═══ Selected passage

This was originally going to be my ode to caldo xochitl, the soup I first had in a tiny little cafe in San Cristobal de las Casas about 3 years ago. I should note that thereafter, I had it again in a few dozen more cafes in Mexico and then again in Nicaragua. It revolutionized the concept of chicken noodle soup for me.
Some versions of it had vermicelli in them, others had pieces of leftover boiled potato. Some were spicier, with wrinkly chipotle peppers to be found floating lopsidedly in the broth. Some were very delicately flavoured. Some had shredded chicken while others sliced it. Some were vegetarian, focusing on starchy squares of orange and yellow gourds. The thing that remained constant was that you added fresh, raw ingredients at the end: minced chilies, pieces of avocado, freshly squeezed lime juice, salsa fresca, vinegared onion, cilantro. It made for a wonderful contrast.

══════
═══ Input data

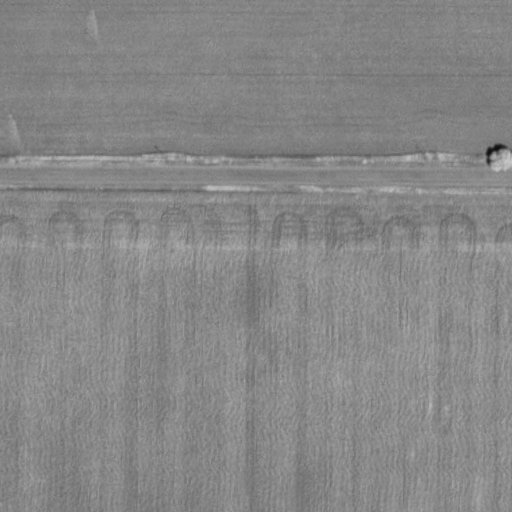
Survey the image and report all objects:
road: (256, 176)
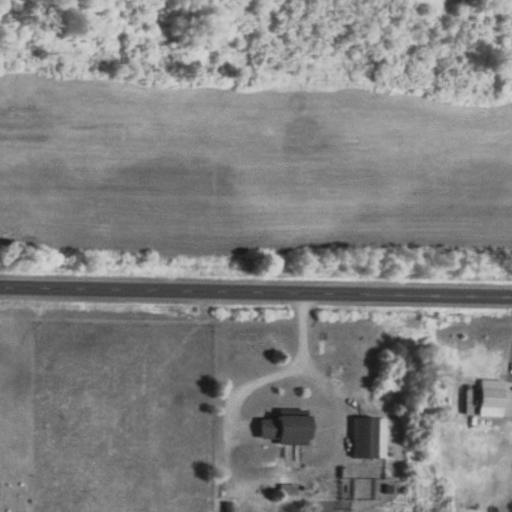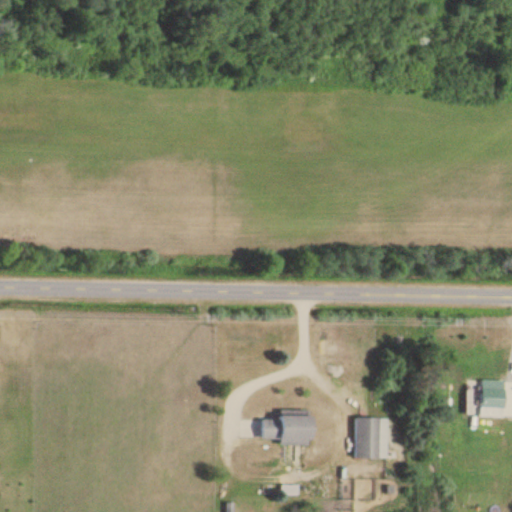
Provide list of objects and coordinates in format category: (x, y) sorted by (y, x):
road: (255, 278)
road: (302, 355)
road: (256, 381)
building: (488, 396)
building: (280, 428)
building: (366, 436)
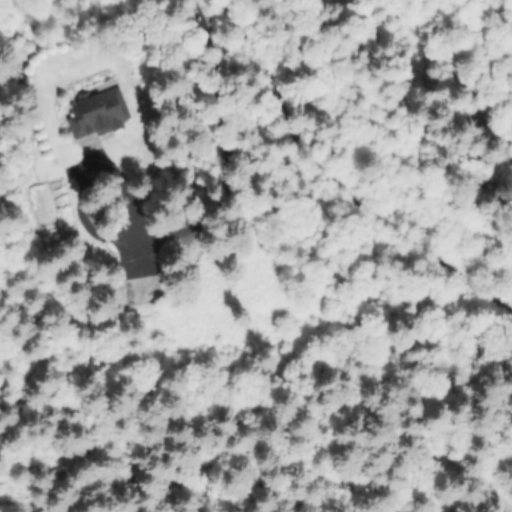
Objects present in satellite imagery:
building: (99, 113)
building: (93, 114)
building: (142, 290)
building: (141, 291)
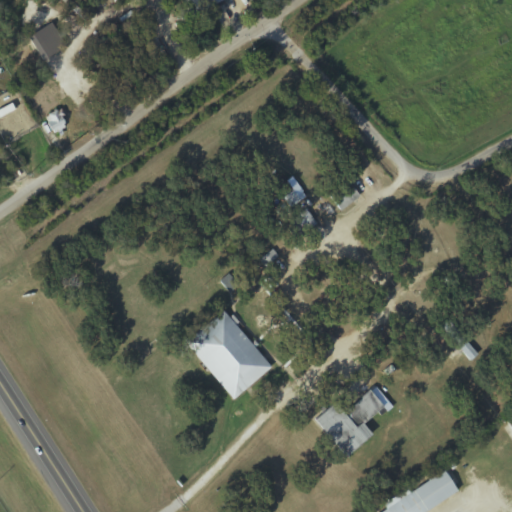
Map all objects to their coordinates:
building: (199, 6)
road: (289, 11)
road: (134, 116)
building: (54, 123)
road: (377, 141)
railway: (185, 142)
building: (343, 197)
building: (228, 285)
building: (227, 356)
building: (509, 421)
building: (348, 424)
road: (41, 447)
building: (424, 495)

══════
═══ Input data

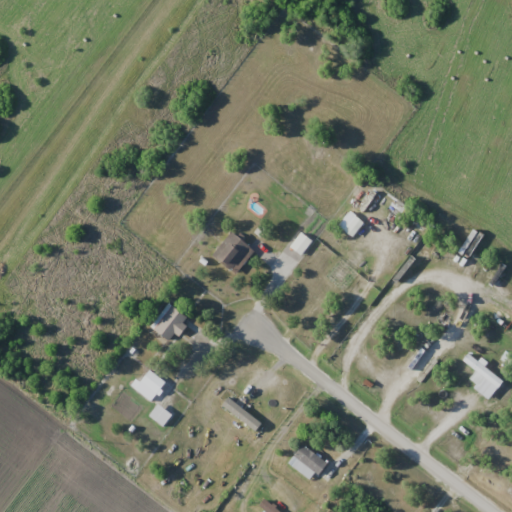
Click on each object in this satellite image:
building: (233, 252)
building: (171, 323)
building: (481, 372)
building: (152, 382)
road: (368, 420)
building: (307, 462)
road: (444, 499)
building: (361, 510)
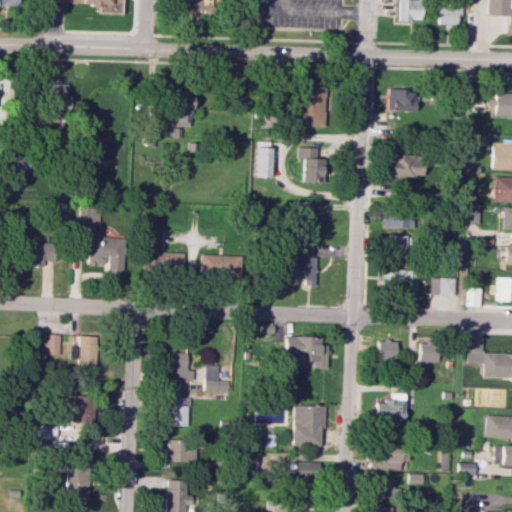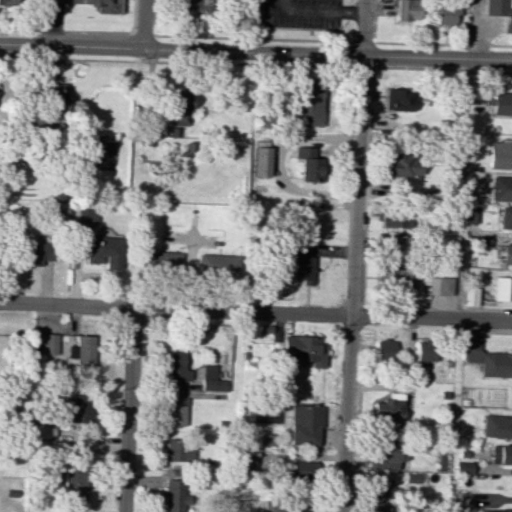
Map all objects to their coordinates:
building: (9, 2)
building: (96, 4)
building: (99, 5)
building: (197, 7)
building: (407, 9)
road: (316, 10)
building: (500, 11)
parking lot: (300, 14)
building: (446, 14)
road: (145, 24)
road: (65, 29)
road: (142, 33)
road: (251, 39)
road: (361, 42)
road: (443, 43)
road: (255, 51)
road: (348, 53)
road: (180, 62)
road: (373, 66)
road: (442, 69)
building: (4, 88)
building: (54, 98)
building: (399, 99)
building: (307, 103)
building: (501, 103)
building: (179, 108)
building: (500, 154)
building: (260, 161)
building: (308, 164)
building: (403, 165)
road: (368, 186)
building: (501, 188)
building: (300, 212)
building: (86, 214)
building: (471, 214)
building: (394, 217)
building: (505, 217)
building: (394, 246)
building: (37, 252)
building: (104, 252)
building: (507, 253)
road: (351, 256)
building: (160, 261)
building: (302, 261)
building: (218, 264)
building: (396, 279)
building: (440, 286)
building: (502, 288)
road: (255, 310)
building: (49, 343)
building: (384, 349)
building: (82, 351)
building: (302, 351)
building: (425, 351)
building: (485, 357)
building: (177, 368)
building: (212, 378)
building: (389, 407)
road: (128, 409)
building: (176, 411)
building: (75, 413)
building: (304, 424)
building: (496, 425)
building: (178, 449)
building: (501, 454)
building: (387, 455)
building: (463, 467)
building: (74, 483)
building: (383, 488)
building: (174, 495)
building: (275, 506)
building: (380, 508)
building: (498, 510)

══════
═══ Input data

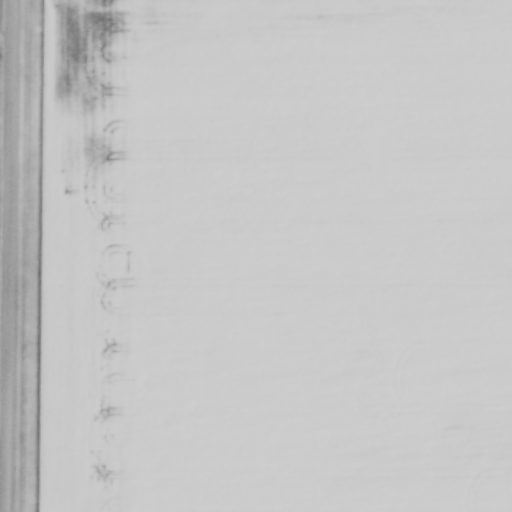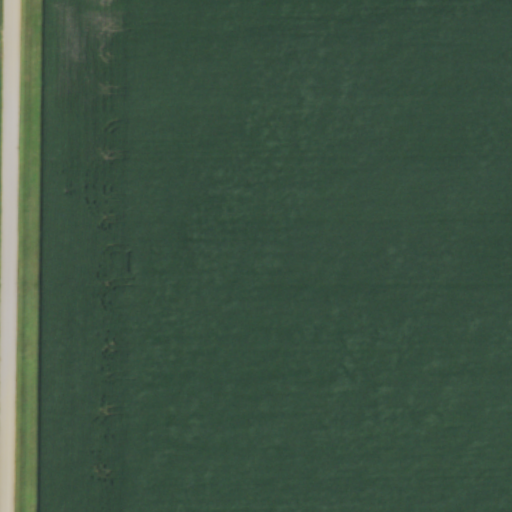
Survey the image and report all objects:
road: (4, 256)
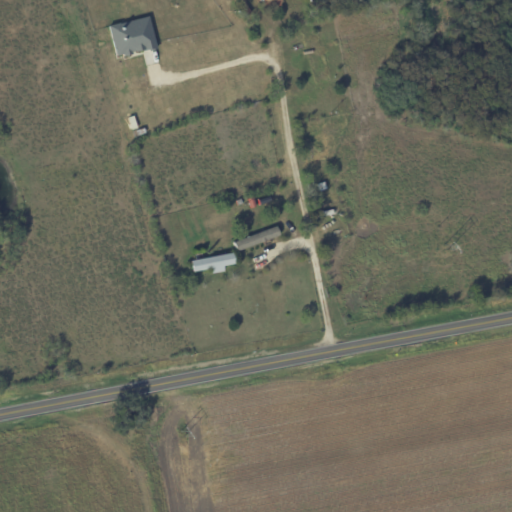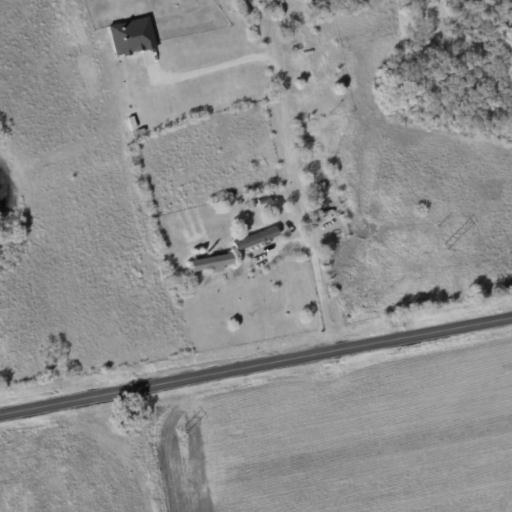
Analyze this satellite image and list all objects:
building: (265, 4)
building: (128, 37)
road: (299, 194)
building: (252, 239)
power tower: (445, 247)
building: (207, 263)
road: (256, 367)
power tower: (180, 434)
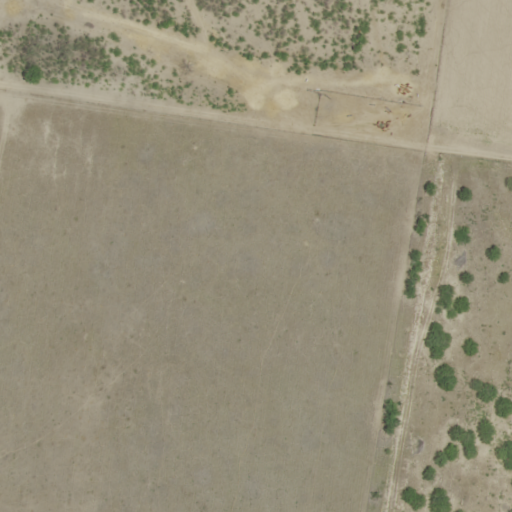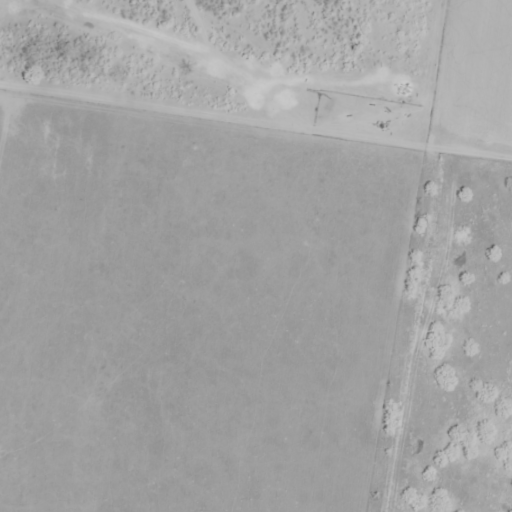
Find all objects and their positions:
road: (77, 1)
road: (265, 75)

══════

▶ [Task statement]: Reproduce the passage about caldo xochitl above in full, word for word.

▶ [Exercise result]:
This was originally going to be my ode to caldo xochitl, the soup I first had in a tiny little cafe in San Cristobal de las Casas about 3 years ago. I should note that thereafter, I had it again in a few dozen more cafes in Mexico and then again in Nicaragua. It revolutionized the concept of chicken noodle soup for me.
Some versions of it had vermicelli in them, others had pieces of leftover boiled potato. Some were spicier, with wrinkly chipotle peppers to be found floating lopsidedly in the broth. Some were very delicately flavoured. Some had shredded chicken while others sliced it. Some were vegetarian, focusing on starchy squares of orange and yellow gourds. The thing that remained constant was that you added fresh, raw ingredients at the end: minced chilies, pieces of avocado, freshly squeezed lime juice, salsa fresca, vinegared onion, cilantro. It made for a wonderful contrast.